* [What is expected] For this exercise, repeat the records below exactly as written.

* [The data]
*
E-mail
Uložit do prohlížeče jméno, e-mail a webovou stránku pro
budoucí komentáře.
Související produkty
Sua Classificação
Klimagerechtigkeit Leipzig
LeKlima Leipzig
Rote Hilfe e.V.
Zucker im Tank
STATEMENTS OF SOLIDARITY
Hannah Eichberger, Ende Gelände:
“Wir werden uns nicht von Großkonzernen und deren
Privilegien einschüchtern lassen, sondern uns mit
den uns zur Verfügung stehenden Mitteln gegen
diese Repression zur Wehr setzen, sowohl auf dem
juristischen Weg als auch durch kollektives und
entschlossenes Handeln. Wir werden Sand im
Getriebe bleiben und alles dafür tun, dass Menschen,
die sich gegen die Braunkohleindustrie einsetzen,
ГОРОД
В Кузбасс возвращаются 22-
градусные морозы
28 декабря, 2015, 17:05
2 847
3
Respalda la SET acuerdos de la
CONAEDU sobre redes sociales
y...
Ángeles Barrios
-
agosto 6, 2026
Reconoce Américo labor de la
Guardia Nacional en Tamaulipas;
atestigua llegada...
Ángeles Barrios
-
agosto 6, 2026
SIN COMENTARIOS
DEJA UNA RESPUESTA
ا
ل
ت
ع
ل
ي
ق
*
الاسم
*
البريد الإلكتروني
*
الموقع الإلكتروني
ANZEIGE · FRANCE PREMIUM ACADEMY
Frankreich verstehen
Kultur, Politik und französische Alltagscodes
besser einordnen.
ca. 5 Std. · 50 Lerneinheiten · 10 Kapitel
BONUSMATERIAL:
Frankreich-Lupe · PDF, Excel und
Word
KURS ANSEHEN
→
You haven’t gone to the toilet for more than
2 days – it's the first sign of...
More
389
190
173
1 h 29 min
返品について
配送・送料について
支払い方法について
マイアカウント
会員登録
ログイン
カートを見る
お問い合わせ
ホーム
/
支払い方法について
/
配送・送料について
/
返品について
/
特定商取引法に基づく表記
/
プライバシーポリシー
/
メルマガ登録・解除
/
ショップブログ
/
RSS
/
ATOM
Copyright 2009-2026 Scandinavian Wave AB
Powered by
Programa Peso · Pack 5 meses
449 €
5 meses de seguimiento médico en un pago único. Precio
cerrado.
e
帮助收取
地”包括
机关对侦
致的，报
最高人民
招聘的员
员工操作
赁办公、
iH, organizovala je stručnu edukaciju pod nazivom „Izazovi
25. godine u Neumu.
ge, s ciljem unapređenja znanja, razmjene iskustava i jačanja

* [Result below]
*
E-mail
Uložit do prohlížeče jméno, e-mail a webovou stránku pro
budoucí komentáře.
Související produkty
Sua Classificação
Klimagerechtigkeit Leipzig
LeKlima Leipzig
Rote Hilfe e.V.
Zucker im Tank
STATEMENTS OF SOLIDARITY
Hannah Eichberger, Ende Gelände:
“Wir werden uns nicht von Großkonzernen und deren
Privilegien einschüchtern lassen, sondern uns mit
den uns zur Verfügung stehenden Mitteln gegen
diese Repression zur Wehr setzen, sowohl auf dem
juristischen Weg als auch durch kollektives und
entschlossenes Handeln. Wir werden Sand im
Getriebe bleiben und alles dafür tun, dass Menschen,
die sich gegen die Braunkohleindustrie einsetzen,
ГОРОД
В Кузбасс возвращаются 22-
градусные морозы
28 декабря, 2015, 17:05
2 847
3
Respalda la SET acuerdos de la
CONAEDU sobre redes sociales
y...
Ángeles Barrios
-
agosto 6, 2026
Reconoce Américo labor de la
Guardia Nacional en Tamaulipas;
atestigua llegada...
Ángeles Barrios
-
agosto 6, 2026
SIN COMENTARIOS
DEJA UNA RESPUESTA
ا
ل
ت
ع
ل
ي
ق
*
الاسم
*
البريد الإلكتروني
*
الموقع الإلكتروني
ANZEIGE · FRANCE PREMIUM ACADEMY
Frankreich verstehen
Kultur, Politik und französische Alltagscodes
besser einordnen.
ca. 5 Std. · 50 Lerneinheiten · 10 Kapitel
BONUSMATERIAL:
Frankreich-Lupe · PDF, Excel und
Word
KURS ANSEHEN
→
You haven’t gone to the toilet for more than
2 days – it's the first sign of...
More
389
190
173
1 h 29 min
返品について
配送・送料について
支払い方法について
マイアカウント
会員登録
ログイン
カートを見る
お問い合わせ
ホーム
/
支払い方法について
/
配送・送料について
/
返品について
/
特定商取引法に基づく表記
/
プライバシーポリシー
/
メルマガ登録・解除
/
ショップブログ
/
RSS
/
ATOM
Copyright 2009-2026 Scandinavian Wave AB
Powered by
Programa Peso · Pack 5 meses
449 €
5 meses de seguimiento médico en un pago único. Precio
cerrado.
e
帮助收取
地”包括
机关对侦
致的，报
最高人民
招聘的员
员工操作
赁办公、
iH, organizovala je stručnu edukaciju pod nazivom „Izazovi
25. godine u Neumu.
ge, s ciljem unapređenja znanja, razmjene iskustava i jačanja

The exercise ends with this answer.